The chemical violations documented at both Key Largo and Homestead describe a different but equally direct hazard. Toxic substances stored near food or without proper labeling create a pathway for acute chemical poisoning, either through direct contact with food or through mislabeling that causes a cleaner or sanitizer to be mistaken for a food-safe product. These are not violations that require a chain of events to cause harm. A mislabeled bottle in the wrong hands can contaminate a batch of dough or a prep surface in a single incident.

The consumer advisory violation at Key Largo addresses a third category of risk: informed consent. State rules require restaurants that serve raw or undercooked items to post a written notice so that customers who are pregnant, elderly, immunocompromised, or very young can make an informed decision. Without that notice, those customers have no way of knowing a menu item carries elevated risk. At a pizza chain, the most common raw-or-undercooked item is typically an egg used as a topping, but the violation applies to any menu item served below minimum safe temperature.

The sanitizer failure documented at the Miami location is the kind of violation that multiplies other risks. If utensils are not properly cleaned and the sanitizer applied to them is too weak or incorrectly used, bacterial contamination on food-contact surfaces persists through every subsequent service period.

The Statewide Pattern

Across Florida's 179 Dominos locations, the chain's overall inspection record is not alarming in aggregate. The statewide pass rate sits at 95.53 percent across 2,468 inspections on record, and the average violation count per inspection is 2.94. No Dominos location in Florida has been emergency-closed in 2026.

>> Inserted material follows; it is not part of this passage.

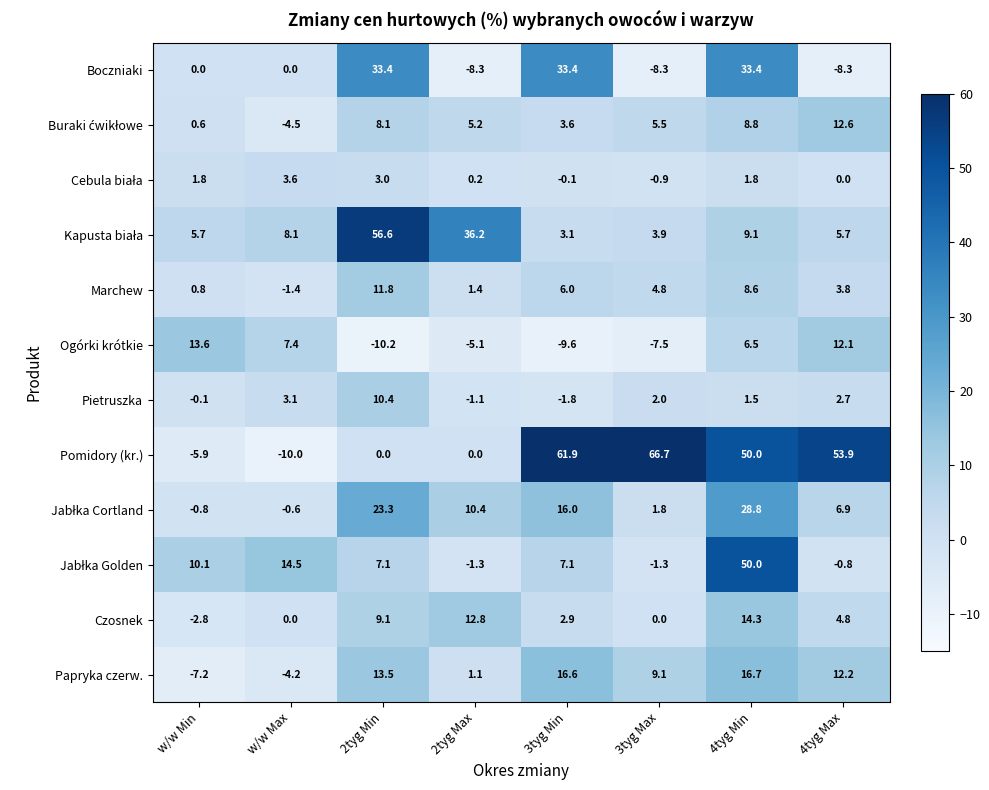

What is the greatest value displayed?

66.7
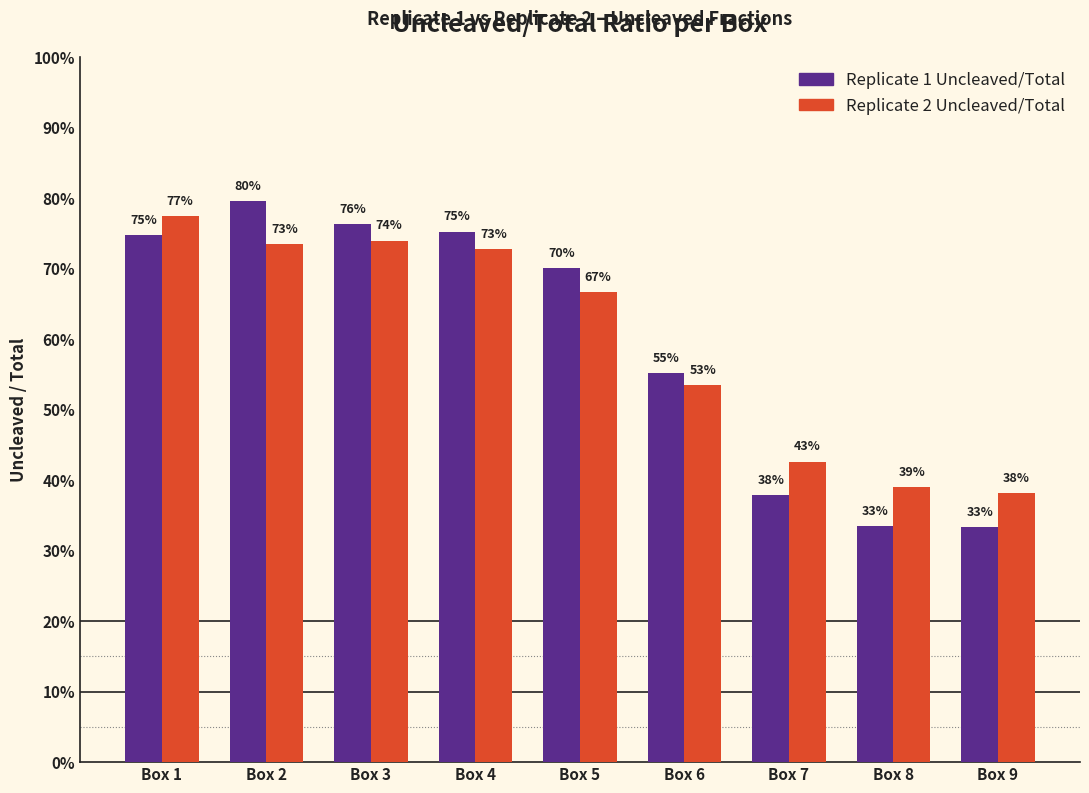

What is the average value of the Replicate 2 Uncleaved/Total series?

0.6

That context matters. The three locations flagged this spring are outliers within a chain that, statewide, clears inspections at a rate most restaurant groups would consider acceptable. But the nature of the violations at those three locations, not the count, is what distinguishes them from a typical failed inspection. High-severity chemical violations and an unapproved food source finding are not the kind of citations that result from a busy shift or a missed temperature log. They reflect choices about how a location is set up and supplied.

The Longer Record

The 2,468 inspections on record across Florida's Dominos network represent a substantial body of data, averaging roughly 13 to 14 inspections per location over the chain's documented history in the state. That volume means the state has had repeated looks at how individual locations operate, not just a snapshot from one visit.

The three locations that surfaced as the worst performers in the April-to-July 2026 window each drew their violations in a single inspection cycle, which means the record does not yet show whether these are chronic underperformers or locations experiencing a first significant failure. What the data does show is that all three accumulated high-severity violations, the category that state inspectors use to flag the most direct threats to public health.

The Miami location on South Dixie Highway is the most concerning on the current record. Four violations in a single inspection, including two high-severity findings in the food sourcing and shellfish traceability categories, represent a different order of risk than the chemical storage issues documented at Key Largo and Homestead. Chemical violations can often be corrected in hours by relocating a container or relabeling a bottle. An unapproved food source requires identifying where the product came from, removing it, and establishing a compliant supply relationship before the problem is resolved.

The Homestead location's two separate chemical violation citations, covering both improper storage and improper identification, suggest the issue at that location is not a single misplaced bottle. Two distinct chemical findings in one inspection indicate the facility's approach to storing and labeling toxic substances was broadly out of compliance at the time inspectors arrived. Whether that has since been corrected is not reflected in the data covering this period.